Он закончил «Лилию» 15 октября 1835 года. Карета, нанятая в Париже у Панара, после путешествия пребывала в самом плачевном состоянии. Заляпанная несмываемой грязью, разбитая ливнями и дурной дорогой, она отправилась в починку к каретнику. Расходы взял на себя господин Ганский. Лакею, для которого у Бальзака не осталось ровным счетом ничего, дала дукат сама госпожа Ганская. Бальзак пообещал переслать его немедленно по возвращении в Париж. Этот самый дукат, вроде бы спрятанный между листами рукописи «Отца Горио», в Вене так и не нашли. Вероятно, дворецкий, Огюст Деприль обронил его, и дукат закатился под ковер. Ганская проявила щедрость и не стала настаивать на поисках дуката. Если и найдется, пусть дворецкий возьмет его себе!

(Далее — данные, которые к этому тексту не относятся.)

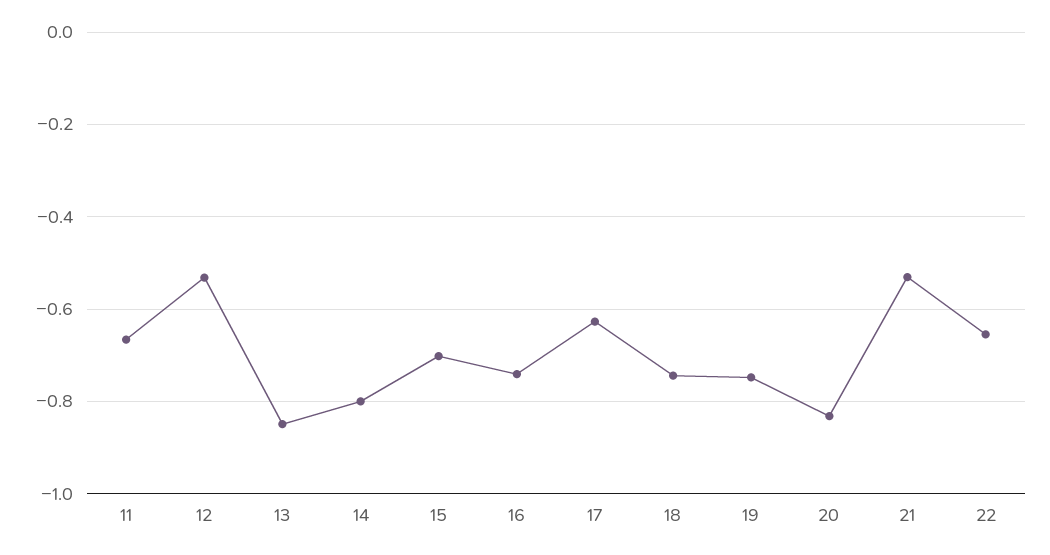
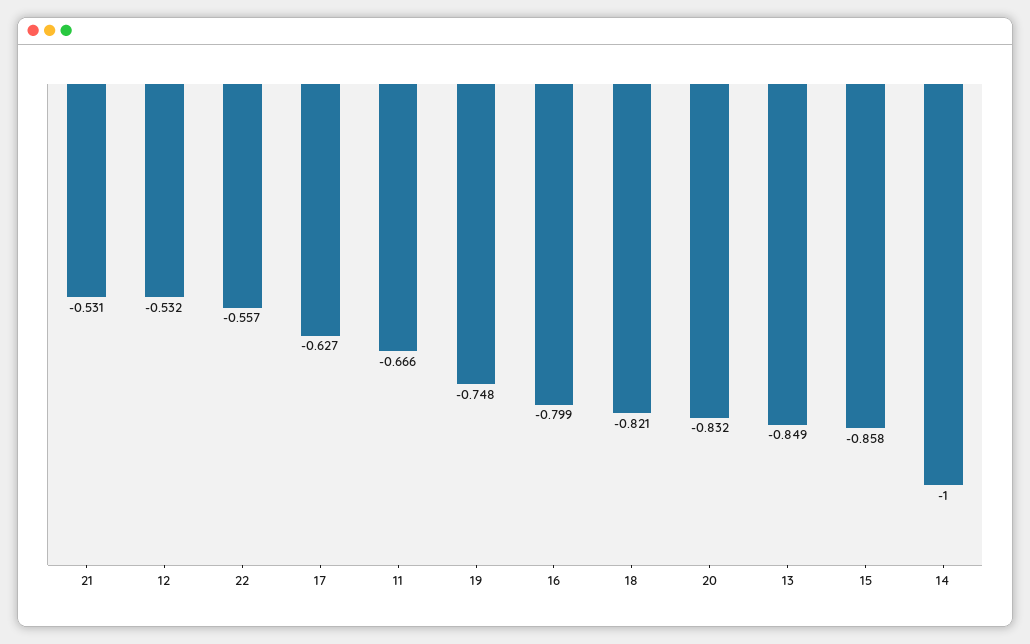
  {
    "11": -0.666,
    "12": -0.532,
    "13": -0.849,
-   "14": -0.8,
+   "14": -1,
-   "15": -0.7,
+   "15": -0.858,
-   "16": -0.74,
+   "16": -0.799,
    "17": -0.627,
-   "18": -0.74,
+   "18": -0.821,
    "19": -0.748,
    "20": -0.832,
    "21": -0.531,
-   "22": -0.66
+   "22": -0.557
  }

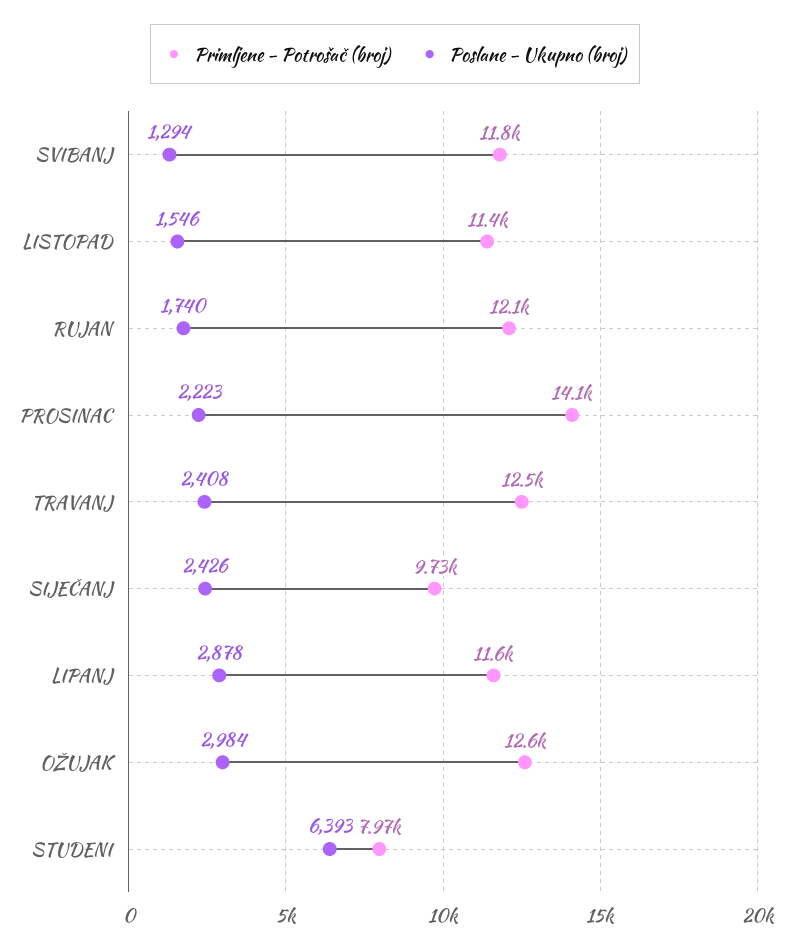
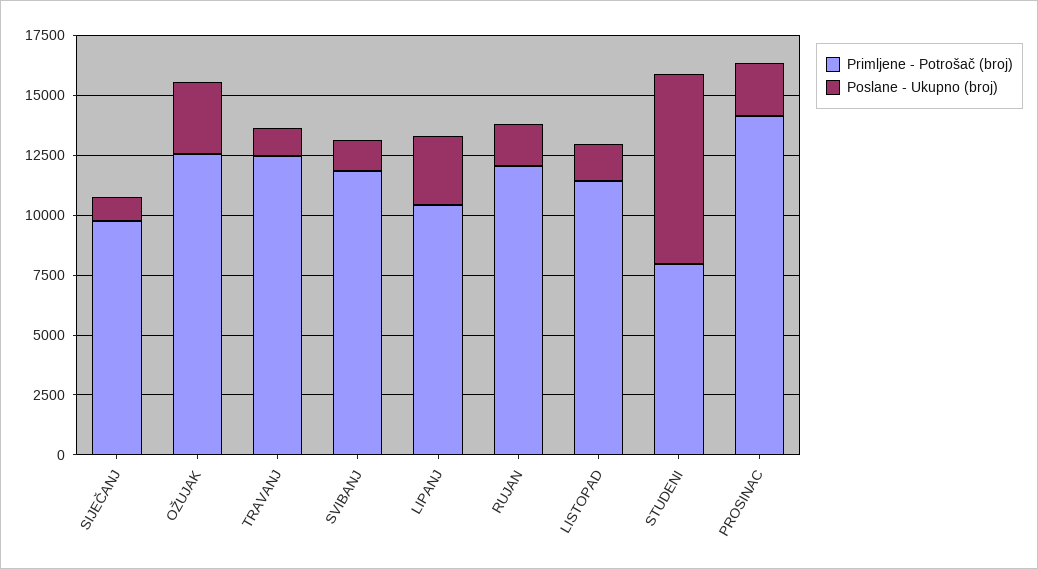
  {
    "Primljene - Potrošač (broj)": {
      "SVIBANJ": 11800,
      "LISTOPAD": 11400,
      "RUJAN": 12100,
      "PROSINAC": 14100,
      "TRAVANJ": 12500,
      "SIJEČANJ": 9730,
-     "LIPANJ": 11600,
+     "LIPANJ": 10500,
      "OŽUJAK": 12600,
      "STUDENI": 7970
    },
    "Poslane - Ukupno (broj)": {
      "SVIBANJ": 1294,
      "LISTOPAD": 1546,
      "RUJAN": 1740,
      "PROSINAC": 2223,
-     "TRAVANJ": 2408,
+     "TRAVANJ": 1000,
-     "SIJEČANJ": 2426,
+     "SIJEČANJ": 1000,
      "LIPANJ": 2878,
      "OŽUJAK": 2984,
-     "STUDENI": 6393
+     "STUDENI": 8000
    }
  }

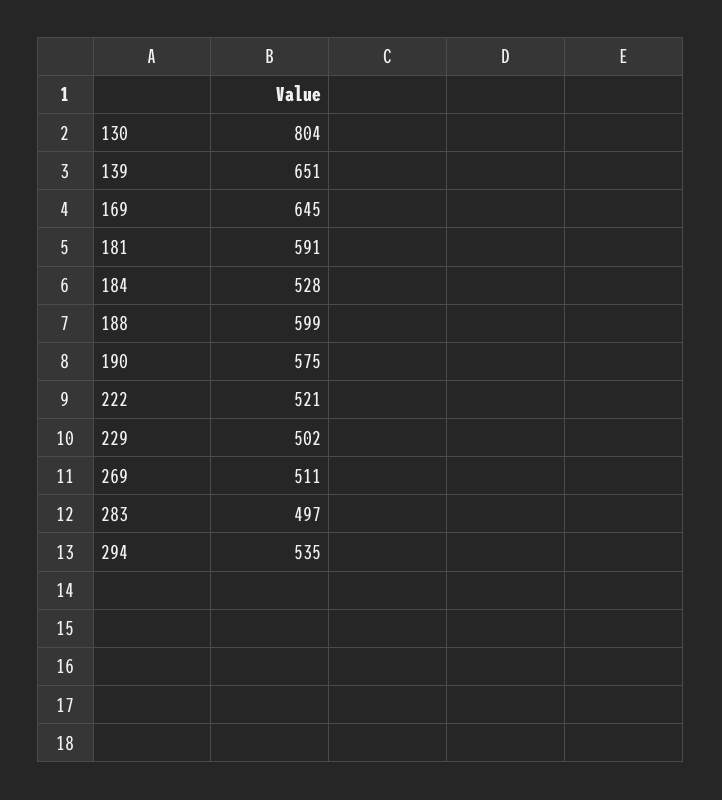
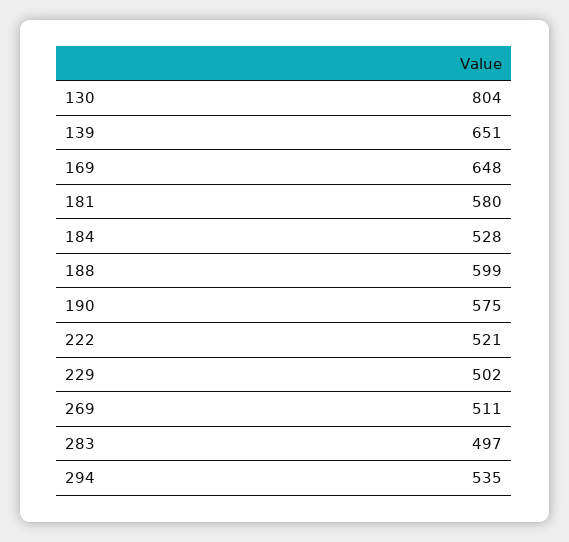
  {
    "130": 804,
    "139": 651,
-   "169": 645,
+   "169": 648,
-   "181": 591,
+   "181": 580,
    "184": 528,
    "188": 599,
    "190": 575,
    "222": 521,
    "229": 502,
    "269": 511,
    "283": 497,
    "294": 535
  }

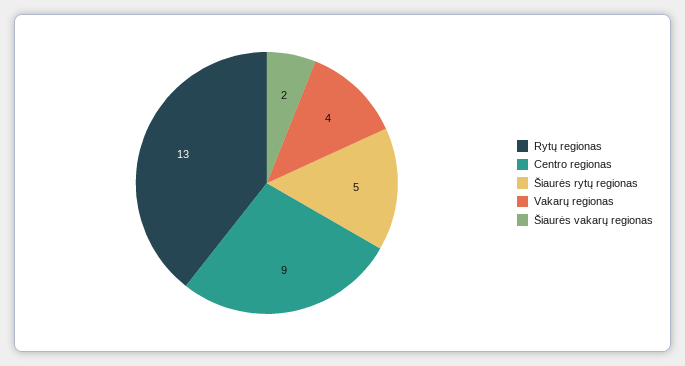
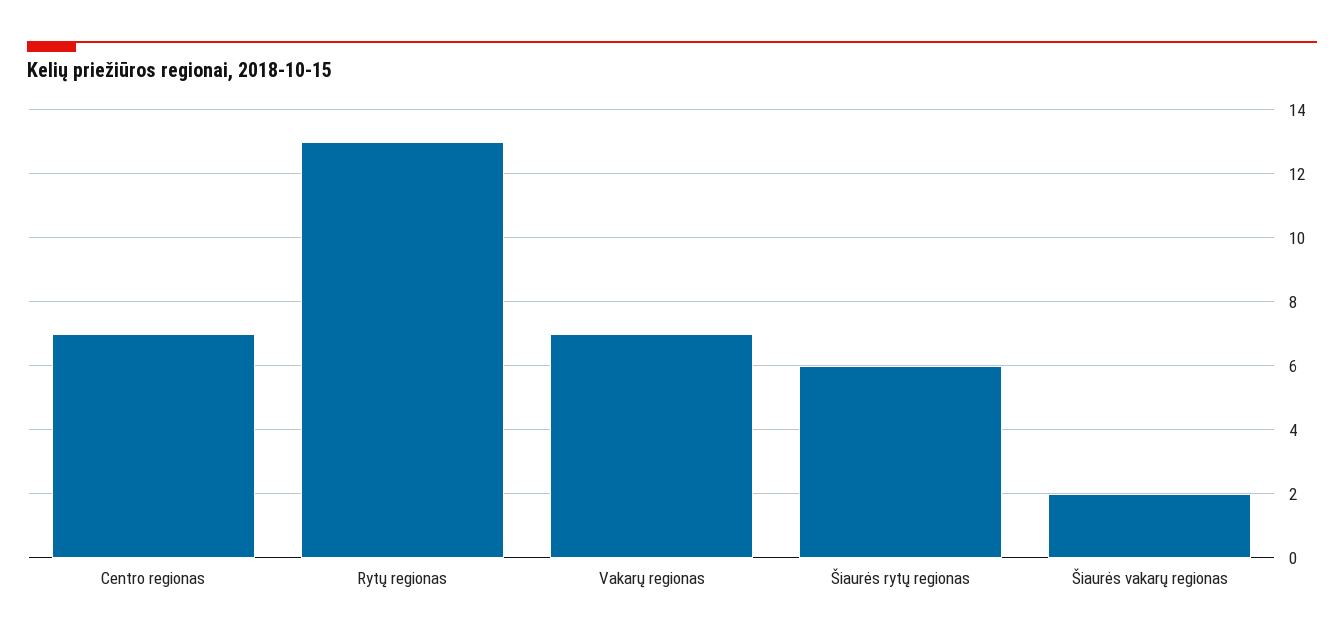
  {
    "Rytų regionas": 13,
-   "Centro regionas": 9,
+   "Centro regionas": 7,
-   "Šiaurės rytų regionas": 5,
+   "Šiaurės rytų regionas": 6,
-   "Vakarų regionas": 4,
+   "Vakarų regionas": 7,
    "Šiaurės vakarų regionas": 2
  }

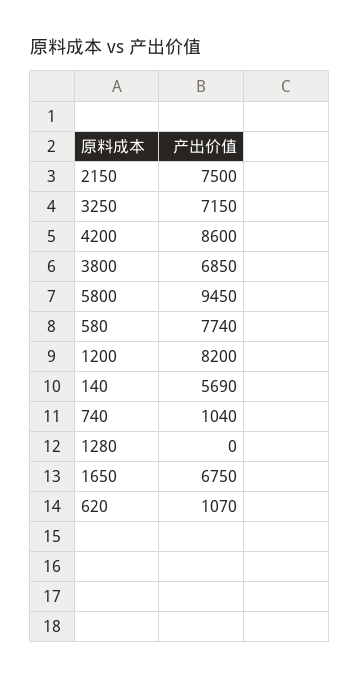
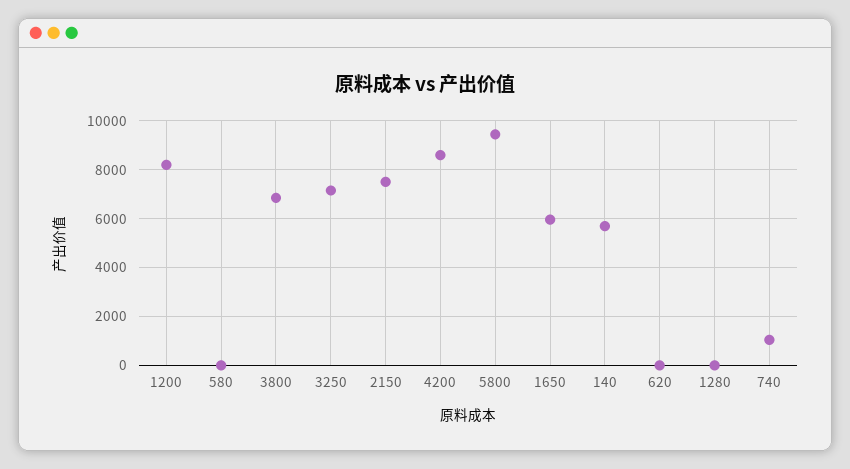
  {
    "2150": 7500,
    "3250": 7150,
    "4200": 8600,
    "3800": 6850,
    "5800": 9450,
-   "580": 7740,
+   "580": 0,
    "1200": 8200,
    "140": 5690,
    "740": 1040,
    "1280": 0,
-   "1650": 6750,
+   "1650": 6000,
-   "620": 1070
+   "620": 0
  }

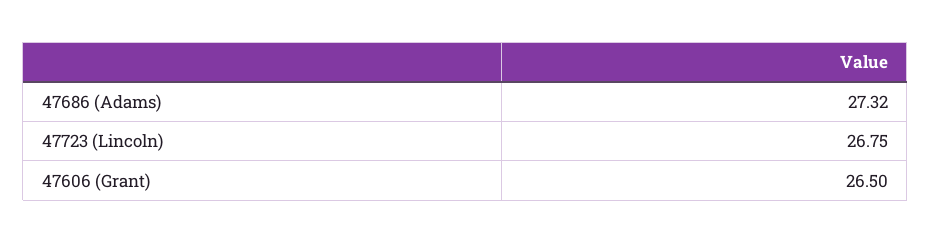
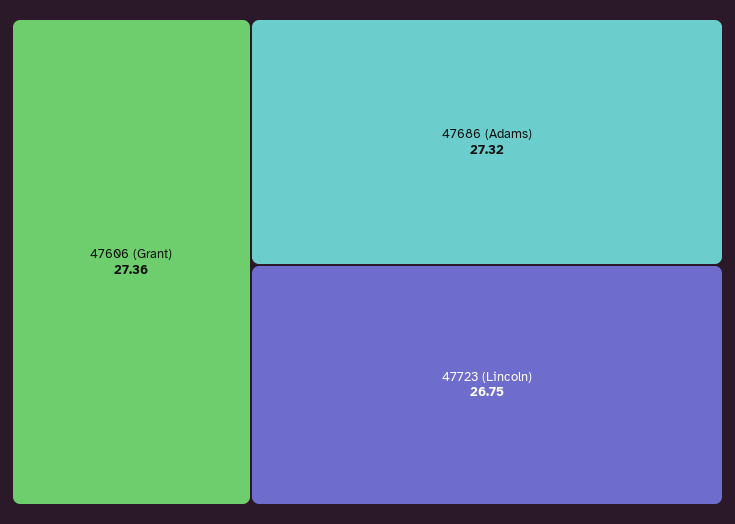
  {
    "47686 (Adams)": 27.32,
    "47723 (Lincoln)": 26.75,
-   "47606 (Grant)": 26.5
+   "47606 (Grant)": 27.36
  }

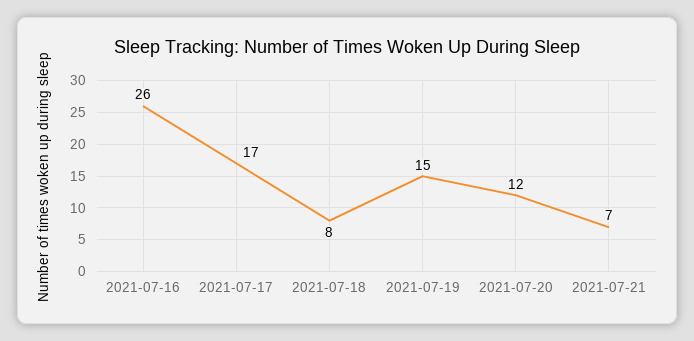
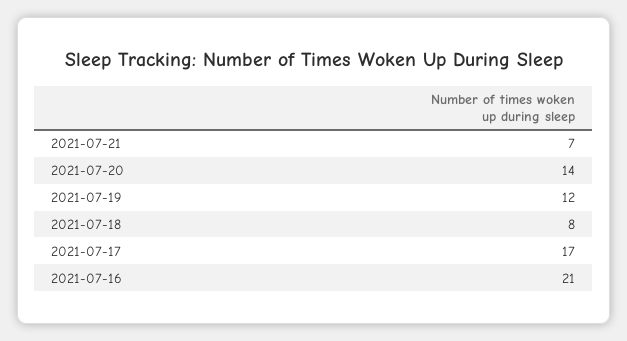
  {
-   "2021-07-16": 26,
+   "2021-07-16": 21,
    "2021-07-17": 17,
    "2021-07-18": 8,
-   "2021-07-19": 15,
+   "2021-07-19": 12,
-   "2021-07-20": 12,
+   "2021-07-20": 14,
    "2021-07-21": 7
  }

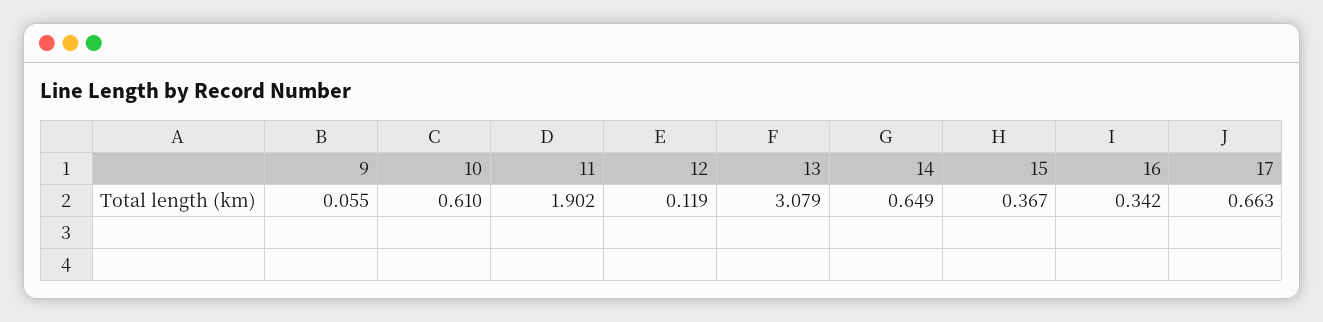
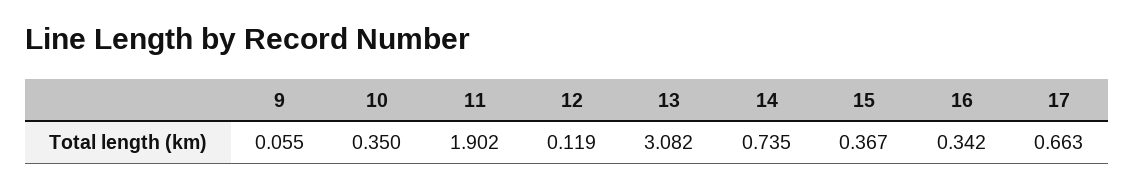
  {
    "9": 0.055,
-   "10": 0.61,
+   "10": 0.35,
    "11": 1.902,
    "12": 0.119,
-   "13": 3.079,
+   "13": 3.082,
-   "14": 0.649,
+   "14": 0.735,
    "15": 0.367,
    "16": 0.342,
    "17": 0.663
  }

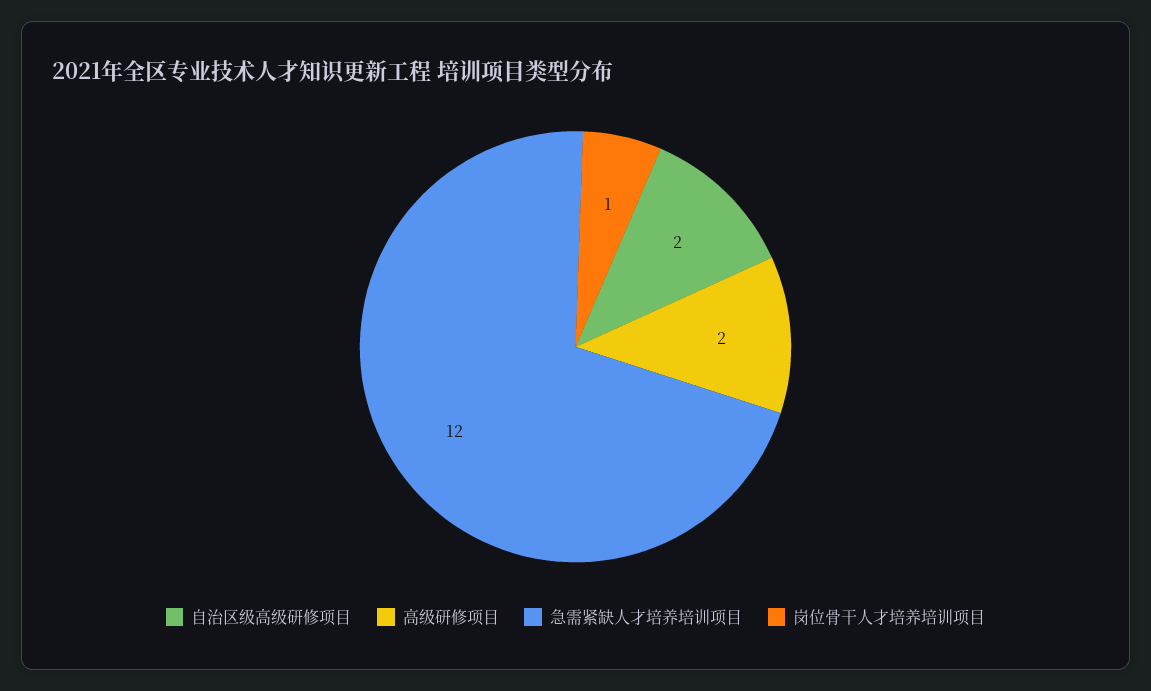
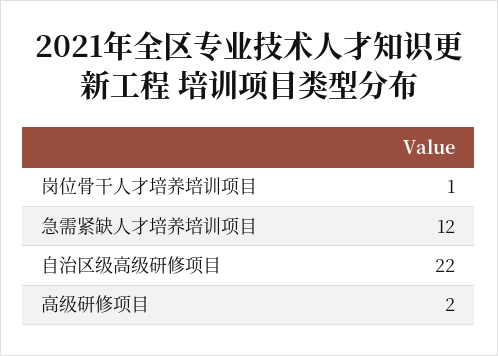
  {
-   "自治区级高级研修项目": 2,
+   "自治区级高级研修项目": 22,
    "高级研修项目": 2,
    "急需紧缺人才培养培训项目": 12,
    "岗位骨干人才培养培训项目": 1
  }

Обратный путь протекал невесело. Бальзак покинул Вену 5 июня, 7-го он был уже в Мюнхене, где хотел посетить картинную галерею, а также передать кое-какие свои рукописи леди Элленборо. Затем — еще пять дней дорожной тряски, сопровождавшейся свистом хлыста. 11 июня он в два часа ночи въехал в Париж, «черный, как негр». Не отступая от своей всегдашней привычки, он путешествовал на империале, попутно изучая пейзаж. Был момент, когда измученные лошади, увидев у себя под ногами песок, ни с того ни с сего улеглись. Бальзак едва успел спрыгнуть на землю.

Первым делом по возвращении он подсчитал расходы. 10 октября ему непременно нужно было выплатить 40 тысяч франков. Вдова Беше проявляла беспокойство. Мало того что Бальзак не соблюдал никаких сроков, он еще вынуждал ее без конца вносить в корректуры разорительную правку. Если «Этюды о нравах» не выйдут в свет 10 января 1836 года, все расходы, связанные с правкой корректур, «будут оплачены господином Бальзаком в качестве штрафа за несоблюдение сроков».

Что ж, видно, настала пора серьезно взяться за разработку своих «мозговых полей, литературных виноградников и умственных лесов».